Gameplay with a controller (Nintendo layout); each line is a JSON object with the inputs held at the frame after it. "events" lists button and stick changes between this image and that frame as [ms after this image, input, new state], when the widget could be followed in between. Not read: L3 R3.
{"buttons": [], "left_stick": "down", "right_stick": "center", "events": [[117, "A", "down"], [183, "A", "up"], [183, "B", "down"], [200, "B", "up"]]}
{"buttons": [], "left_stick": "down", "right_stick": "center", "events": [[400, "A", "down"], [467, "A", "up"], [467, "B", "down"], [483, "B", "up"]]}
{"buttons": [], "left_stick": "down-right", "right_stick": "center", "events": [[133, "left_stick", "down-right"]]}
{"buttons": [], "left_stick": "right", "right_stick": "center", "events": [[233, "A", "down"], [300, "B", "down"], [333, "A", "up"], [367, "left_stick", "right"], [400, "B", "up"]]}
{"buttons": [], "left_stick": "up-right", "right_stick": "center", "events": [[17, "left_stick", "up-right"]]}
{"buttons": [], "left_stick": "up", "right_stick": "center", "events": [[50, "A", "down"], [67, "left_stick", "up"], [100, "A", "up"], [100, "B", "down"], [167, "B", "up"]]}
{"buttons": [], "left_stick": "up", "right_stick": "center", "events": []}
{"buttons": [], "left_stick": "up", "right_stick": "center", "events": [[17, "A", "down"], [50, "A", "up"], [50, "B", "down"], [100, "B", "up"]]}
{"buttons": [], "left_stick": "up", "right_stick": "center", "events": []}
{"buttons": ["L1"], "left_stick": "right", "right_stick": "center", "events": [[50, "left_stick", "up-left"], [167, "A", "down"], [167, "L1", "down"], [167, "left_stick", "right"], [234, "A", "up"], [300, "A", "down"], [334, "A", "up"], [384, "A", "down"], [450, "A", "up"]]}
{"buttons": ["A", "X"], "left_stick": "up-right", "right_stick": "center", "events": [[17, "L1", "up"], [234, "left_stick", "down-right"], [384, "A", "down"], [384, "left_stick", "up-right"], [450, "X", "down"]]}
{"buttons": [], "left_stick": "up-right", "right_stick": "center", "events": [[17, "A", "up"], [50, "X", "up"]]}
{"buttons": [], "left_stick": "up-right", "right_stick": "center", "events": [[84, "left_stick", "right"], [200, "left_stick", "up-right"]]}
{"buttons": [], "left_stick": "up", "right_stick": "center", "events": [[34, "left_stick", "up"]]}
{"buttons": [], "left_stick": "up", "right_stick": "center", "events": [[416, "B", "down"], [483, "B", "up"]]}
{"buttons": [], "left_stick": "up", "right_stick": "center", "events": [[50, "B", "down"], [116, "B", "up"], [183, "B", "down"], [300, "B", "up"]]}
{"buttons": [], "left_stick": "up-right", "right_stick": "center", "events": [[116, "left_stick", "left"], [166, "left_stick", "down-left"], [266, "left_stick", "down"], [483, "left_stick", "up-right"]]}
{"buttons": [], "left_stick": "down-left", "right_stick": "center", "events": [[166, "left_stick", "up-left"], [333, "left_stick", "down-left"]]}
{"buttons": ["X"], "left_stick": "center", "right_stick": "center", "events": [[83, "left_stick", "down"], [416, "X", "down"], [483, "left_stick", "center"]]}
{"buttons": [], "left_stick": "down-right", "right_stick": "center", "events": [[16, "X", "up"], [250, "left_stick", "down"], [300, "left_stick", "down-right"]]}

#### WHAT YOU ARE ASKED TO DO
Restate the full material word for word.

#### OUTPUT FOR THIS EXERCISE
Gameplay with a controller (Nintendo layout); each line is a JSON object with the inputs held at the frame after it. "events" lists button and stick changes between this image and that frame as [ms after this image, input, new state], when the widget could be followed in between. Not read: L3 R3.
{"buttons": [], "left_stick": "down", "right_stick": "center", "events": [[117, "A", "down"], [183, "A", "up"], [183, "B", "down"], [200, "B", "up"]]}
{"buttons": [], "left_stick": "down", "right_stick": "center", "events": [[400, "A", "down"], [467, "A", "up"], [467, "B", "down"], [483, "B", "up"]]}
{"buttons": [], "left_stick": "down-right", "right_stick": "center", "events": [[133, "left_stick", "down-right"]]}
{"buttons": [], "left_stick": "right", "right_stick": "center", "events": [[233, "A", "down"], [300, "B", "down"], [333, "A", "up"], [367, "left_stick", "right"], [400, "B", "up"]]}
{"buttons": [], "left_stick": "up-right", "right_stick": "center", "events": [[17, "left_stick", "up-right"]]}
{"buttons": [], "left_stick": "up", "right_stick": "center", "events": [[50, "A", "down"], [67, "left_stick", "up"], [100, "A", "up"], [100, "B", "down"], [167, "B", "up"]]}
{"buttons": [], "left_stick": "up", "right_stick": "center", "events": []}
{"buttons": [], "left_stick": "up", "right_stick": "center", "events": [[17, "A", "down"], [50, "A", "up"], [50, "B", "down"], [100, "B", "up"]]}
{"buttons": [], "left_stick": "up", "right_stick": "center", "events": []}
{"buttons": ["L1"], "left_stick": "right", "right_stick": "center", "events": [[50, "left_stick", "up-left"], [167, "A", "down"], [167, "L1", "down"], [167, "left_stick", "right"], [234, "A", "up"], [300, "A", "down"], [334, "A", "up"], [384, "A", "down"], [450, "A", "up"]]}
{"buttons": ["A", "X"], "left_stick": "up-right", "right_stick": "center", "events": [[17, "L1", "up"], [234, "left_stick", "down-right"], [384, "A", "down"], [384, "left_stick", "up-right"], [450, "X", "down"]]}
{"buttons": [], "left_stick": "up-right", "right_stick": "center", "events": [[17, "A", "up"], [50, "X", "up"]]}
{"buttons": [], "left_stick": "up-right", "right_stick": "center", "events": [[84, "left_stick", "right"], [200, "left_stick", "up-right"]]}
{"buttons": [], "left_stick": "up", "right_stick": "center", "events": [[34, "left_stick", "up"]]}
{"buttons": [], "left_stick": "up", "right_stick": "center", "events": [[416, "B", "down"], [483, "B", "up"]]}
{"buttons": [], "left_stick": "up", "right_stick": "center", "events": [[50, "B", "down"], [116, "B", "up"], [183, "B", "down"], [300, "B", "up"]]}
{"buttons": [], "left_stick": "up-right", "right_stick": "center", "events": [[116, "left_stick", "left"], [166, "left_stick", "down-left"], [266, "left_stick", "down"], [483, "left_stick", "up-right"]]}
{"buttons": [], "left_stick": "down-left", "right_stick": "center", "events": [[166, "left_stick", "up-left"], [333, "left_stick", "down-left"]]}
{"buttons": ["X"], "left_stick": "center", "right_stick": "center", "events": [[83, "left_stick", "down"], [416, "X", "down"], [483, "left_stick", "center"]]}
{"buttons": [], "left_stick": "down-right", "right_stick": "center", "events": [[16, "X", "up"], [250, "left_stick", "down"], [300, "left_stick", "down-right"]]}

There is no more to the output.